■ **Supplied records**

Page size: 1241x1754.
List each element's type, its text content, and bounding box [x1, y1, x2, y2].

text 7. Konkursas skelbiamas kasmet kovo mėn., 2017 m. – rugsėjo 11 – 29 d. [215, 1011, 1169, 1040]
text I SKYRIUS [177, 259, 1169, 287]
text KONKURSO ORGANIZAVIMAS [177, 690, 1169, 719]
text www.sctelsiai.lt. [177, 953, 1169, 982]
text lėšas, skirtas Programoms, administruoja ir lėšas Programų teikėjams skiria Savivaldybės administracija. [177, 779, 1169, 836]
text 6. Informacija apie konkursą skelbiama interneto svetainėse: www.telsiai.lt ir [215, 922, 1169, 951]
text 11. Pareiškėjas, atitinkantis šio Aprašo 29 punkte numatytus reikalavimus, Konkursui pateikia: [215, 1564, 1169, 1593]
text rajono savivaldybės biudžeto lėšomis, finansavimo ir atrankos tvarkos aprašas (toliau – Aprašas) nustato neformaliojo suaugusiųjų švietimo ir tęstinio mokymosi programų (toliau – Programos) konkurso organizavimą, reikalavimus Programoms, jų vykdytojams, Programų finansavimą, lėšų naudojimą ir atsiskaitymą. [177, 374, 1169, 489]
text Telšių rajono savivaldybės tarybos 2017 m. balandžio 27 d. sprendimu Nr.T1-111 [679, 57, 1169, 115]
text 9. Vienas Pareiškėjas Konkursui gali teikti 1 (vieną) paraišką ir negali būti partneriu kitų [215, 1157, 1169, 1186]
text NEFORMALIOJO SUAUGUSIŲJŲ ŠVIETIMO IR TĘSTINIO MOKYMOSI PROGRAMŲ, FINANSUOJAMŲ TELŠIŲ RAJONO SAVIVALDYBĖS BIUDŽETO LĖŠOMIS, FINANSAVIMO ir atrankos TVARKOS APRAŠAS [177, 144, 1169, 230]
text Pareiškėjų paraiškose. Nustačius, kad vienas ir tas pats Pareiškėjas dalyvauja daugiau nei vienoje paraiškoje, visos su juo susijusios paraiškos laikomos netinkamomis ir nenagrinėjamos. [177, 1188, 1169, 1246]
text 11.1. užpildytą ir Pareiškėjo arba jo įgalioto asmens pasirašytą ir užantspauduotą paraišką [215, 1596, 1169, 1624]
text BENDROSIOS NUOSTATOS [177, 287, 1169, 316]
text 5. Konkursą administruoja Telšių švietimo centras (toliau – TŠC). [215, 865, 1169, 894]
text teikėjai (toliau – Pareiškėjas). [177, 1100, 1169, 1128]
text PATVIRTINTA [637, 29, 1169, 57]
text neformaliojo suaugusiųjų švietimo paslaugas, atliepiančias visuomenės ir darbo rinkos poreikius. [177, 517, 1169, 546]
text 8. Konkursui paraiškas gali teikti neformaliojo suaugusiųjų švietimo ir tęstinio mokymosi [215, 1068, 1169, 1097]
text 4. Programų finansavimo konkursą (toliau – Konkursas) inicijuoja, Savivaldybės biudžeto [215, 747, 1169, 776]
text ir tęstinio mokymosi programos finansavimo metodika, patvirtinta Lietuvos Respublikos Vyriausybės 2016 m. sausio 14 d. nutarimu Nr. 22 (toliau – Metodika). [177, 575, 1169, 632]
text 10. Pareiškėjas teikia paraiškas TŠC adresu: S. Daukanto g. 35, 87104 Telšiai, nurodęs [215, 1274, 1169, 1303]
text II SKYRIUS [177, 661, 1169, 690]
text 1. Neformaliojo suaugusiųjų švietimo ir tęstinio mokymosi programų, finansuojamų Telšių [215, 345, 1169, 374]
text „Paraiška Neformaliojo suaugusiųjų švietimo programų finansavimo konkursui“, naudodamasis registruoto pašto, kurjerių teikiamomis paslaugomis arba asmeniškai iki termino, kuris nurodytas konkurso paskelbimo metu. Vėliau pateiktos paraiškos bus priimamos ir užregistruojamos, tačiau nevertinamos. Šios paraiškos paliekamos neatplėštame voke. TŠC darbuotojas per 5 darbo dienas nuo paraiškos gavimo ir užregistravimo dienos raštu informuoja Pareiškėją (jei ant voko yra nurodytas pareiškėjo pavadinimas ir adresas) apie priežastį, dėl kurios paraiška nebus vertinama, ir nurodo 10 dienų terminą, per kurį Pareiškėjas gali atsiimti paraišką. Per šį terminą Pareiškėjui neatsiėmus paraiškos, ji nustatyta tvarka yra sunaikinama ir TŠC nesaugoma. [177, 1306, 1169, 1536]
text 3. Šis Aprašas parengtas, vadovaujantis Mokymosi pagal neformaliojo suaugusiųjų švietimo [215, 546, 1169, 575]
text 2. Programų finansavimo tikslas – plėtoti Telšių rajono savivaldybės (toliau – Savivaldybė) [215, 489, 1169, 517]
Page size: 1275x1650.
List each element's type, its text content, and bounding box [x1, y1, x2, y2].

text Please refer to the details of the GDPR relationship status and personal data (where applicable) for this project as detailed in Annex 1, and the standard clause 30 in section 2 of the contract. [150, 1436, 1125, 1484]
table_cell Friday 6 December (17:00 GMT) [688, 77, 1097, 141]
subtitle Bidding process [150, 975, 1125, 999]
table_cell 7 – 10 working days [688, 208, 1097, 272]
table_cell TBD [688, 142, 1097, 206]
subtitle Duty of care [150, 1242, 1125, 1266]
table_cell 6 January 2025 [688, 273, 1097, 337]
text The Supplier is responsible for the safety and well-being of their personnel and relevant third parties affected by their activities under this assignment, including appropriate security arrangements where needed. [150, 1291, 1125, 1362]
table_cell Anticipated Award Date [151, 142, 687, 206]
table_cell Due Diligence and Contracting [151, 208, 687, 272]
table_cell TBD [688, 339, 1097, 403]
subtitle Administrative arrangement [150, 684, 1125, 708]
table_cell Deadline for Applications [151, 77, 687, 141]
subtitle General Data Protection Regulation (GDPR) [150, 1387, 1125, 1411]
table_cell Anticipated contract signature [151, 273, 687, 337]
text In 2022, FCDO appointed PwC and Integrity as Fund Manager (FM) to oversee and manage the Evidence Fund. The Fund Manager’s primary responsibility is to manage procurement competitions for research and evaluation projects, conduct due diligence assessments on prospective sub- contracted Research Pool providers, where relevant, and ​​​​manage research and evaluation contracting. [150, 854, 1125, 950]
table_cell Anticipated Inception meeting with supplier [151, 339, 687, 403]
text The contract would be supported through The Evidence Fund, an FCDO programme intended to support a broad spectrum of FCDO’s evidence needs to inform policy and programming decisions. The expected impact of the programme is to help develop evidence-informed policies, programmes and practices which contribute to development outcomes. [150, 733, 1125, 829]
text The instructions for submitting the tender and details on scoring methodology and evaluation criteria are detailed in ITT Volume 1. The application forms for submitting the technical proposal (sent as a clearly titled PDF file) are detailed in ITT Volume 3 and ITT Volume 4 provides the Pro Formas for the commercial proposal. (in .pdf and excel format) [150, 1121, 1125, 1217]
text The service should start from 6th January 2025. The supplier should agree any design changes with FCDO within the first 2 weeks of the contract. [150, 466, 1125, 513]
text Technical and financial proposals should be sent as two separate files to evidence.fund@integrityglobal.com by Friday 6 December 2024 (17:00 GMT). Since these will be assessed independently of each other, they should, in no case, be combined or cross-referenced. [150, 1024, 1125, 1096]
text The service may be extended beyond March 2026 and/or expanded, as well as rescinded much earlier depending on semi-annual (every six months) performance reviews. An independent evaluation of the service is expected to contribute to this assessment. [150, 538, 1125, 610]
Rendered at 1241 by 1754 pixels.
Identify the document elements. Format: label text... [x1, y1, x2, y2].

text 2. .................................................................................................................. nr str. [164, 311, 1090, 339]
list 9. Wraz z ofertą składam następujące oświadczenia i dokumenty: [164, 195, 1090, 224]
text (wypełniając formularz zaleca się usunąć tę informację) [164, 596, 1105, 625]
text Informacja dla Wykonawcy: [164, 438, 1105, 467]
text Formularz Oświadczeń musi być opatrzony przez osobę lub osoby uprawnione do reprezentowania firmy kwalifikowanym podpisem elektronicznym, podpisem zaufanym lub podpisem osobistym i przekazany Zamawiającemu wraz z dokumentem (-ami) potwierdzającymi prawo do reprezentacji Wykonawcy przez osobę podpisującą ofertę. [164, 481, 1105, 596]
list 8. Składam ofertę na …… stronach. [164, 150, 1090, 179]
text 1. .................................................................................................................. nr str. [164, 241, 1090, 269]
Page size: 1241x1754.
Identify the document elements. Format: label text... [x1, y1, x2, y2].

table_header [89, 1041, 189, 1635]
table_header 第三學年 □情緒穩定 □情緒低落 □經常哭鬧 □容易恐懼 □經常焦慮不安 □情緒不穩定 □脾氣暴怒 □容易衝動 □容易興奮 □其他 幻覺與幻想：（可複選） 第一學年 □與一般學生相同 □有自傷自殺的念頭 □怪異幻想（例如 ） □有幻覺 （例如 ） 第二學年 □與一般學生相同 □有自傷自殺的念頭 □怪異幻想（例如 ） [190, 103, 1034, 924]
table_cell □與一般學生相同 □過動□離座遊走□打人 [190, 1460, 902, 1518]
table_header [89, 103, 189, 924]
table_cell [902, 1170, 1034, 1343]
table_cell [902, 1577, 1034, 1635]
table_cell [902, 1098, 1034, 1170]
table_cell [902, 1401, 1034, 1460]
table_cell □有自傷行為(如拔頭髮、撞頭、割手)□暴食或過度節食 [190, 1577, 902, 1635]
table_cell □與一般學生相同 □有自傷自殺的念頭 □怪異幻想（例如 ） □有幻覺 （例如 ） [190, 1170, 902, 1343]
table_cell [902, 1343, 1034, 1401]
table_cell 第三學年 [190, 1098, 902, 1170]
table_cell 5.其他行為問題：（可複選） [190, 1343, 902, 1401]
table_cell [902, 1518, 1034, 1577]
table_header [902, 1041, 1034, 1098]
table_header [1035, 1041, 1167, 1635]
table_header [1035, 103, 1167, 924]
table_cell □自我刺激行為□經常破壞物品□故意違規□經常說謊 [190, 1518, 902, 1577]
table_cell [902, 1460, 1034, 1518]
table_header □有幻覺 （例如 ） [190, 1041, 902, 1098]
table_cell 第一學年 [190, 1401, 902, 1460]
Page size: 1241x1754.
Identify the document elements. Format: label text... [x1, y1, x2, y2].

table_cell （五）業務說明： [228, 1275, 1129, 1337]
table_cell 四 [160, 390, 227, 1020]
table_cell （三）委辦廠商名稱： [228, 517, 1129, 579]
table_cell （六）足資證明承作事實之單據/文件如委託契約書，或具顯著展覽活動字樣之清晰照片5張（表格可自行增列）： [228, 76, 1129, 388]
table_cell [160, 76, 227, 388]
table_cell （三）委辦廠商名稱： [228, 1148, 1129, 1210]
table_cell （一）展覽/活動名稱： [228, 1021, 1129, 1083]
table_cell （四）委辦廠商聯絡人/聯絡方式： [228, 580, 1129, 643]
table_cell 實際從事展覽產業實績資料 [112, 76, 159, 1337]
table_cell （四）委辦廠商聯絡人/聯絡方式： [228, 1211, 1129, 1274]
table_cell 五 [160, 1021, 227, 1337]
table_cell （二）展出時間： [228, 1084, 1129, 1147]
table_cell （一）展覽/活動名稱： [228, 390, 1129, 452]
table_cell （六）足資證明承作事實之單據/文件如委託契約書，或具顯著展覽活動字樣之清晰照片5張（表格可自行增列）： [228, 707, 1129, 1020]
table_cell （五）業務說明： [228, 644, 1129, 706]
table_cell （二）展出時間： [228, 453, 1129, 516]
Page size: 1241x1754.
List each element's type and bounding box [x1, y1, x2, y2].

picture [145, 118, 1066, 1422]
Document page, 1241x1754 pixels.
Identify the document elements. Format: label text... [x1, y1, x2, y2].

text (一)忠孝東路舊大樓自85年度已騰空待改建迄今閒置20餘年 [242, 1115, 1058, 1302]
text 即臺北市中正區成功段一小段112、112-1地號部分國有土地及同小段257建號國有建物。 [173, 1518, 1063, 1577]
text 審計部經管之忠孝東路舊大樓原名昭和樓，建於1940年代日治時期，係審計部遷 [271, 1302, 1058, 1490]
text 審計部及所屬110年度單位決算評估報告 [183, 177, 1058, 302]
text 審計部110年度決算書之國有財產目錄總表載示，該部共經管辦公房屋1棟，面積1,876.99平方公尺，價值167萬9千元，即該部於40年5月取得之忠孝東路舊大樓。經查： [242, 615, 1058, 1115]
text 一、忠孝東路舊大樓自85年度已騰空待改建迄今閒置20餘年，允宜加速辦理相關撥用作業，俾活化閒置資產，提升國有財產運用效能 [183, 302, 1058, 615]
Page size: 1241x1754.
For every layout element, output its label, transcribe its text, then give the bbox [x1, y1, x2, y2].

■ **What is asked**
Set down every line of the material word for word, starting with the line that contains "picture [145, 118, 1066, 1422]" and going on through the last line of the material.

■ **Reply to the exercise**
picture [145, 118, 1066, 1422]
Document page, 1241x1754 pixels.
Identify the document elements. Format: label text... [x1, y1, x2, y2].

text (一)忠孝東路舊大樓自85年度已騰空待改建迄今閒置20餘年 [242, 1115, 1058, 1302]
text 即臺北市中正區成功段一小段112、112-1地號部分國有土地及同小段257建號國有建物。 [173, 1518, 1063, 1577]
text 審計部經管之忠孝東路舊大樓原名昭和樓，建於1940年代日治時期，係審計部遷 [271, 1302, 1058, 1490]
text 審計部及所屬110年度單位決算評估報告 [183, 177, 1058, 302]
text 審計部110年度決算書之國有財產目錄總表載示，該部共經管辦公房屋1棟，面積1,876.99平方公尺，價值167萬9千元，即該部於40年5月取得之忠孝東路舊大樓。經查： [242, 615, 1058, 1115]
text 一、忠孝東路舊大樓自85年度已騰空待改建迄今閒置20餘年，允宜加速辦理相關撥用作業，俾活化閒置資產，提升國有財產運用效能 [183, 302, 1058, 615]
Page size: 1241x1754.
For every layout element, output its label, transcribe its text, then give the bbox [x1, y1, x2, y2].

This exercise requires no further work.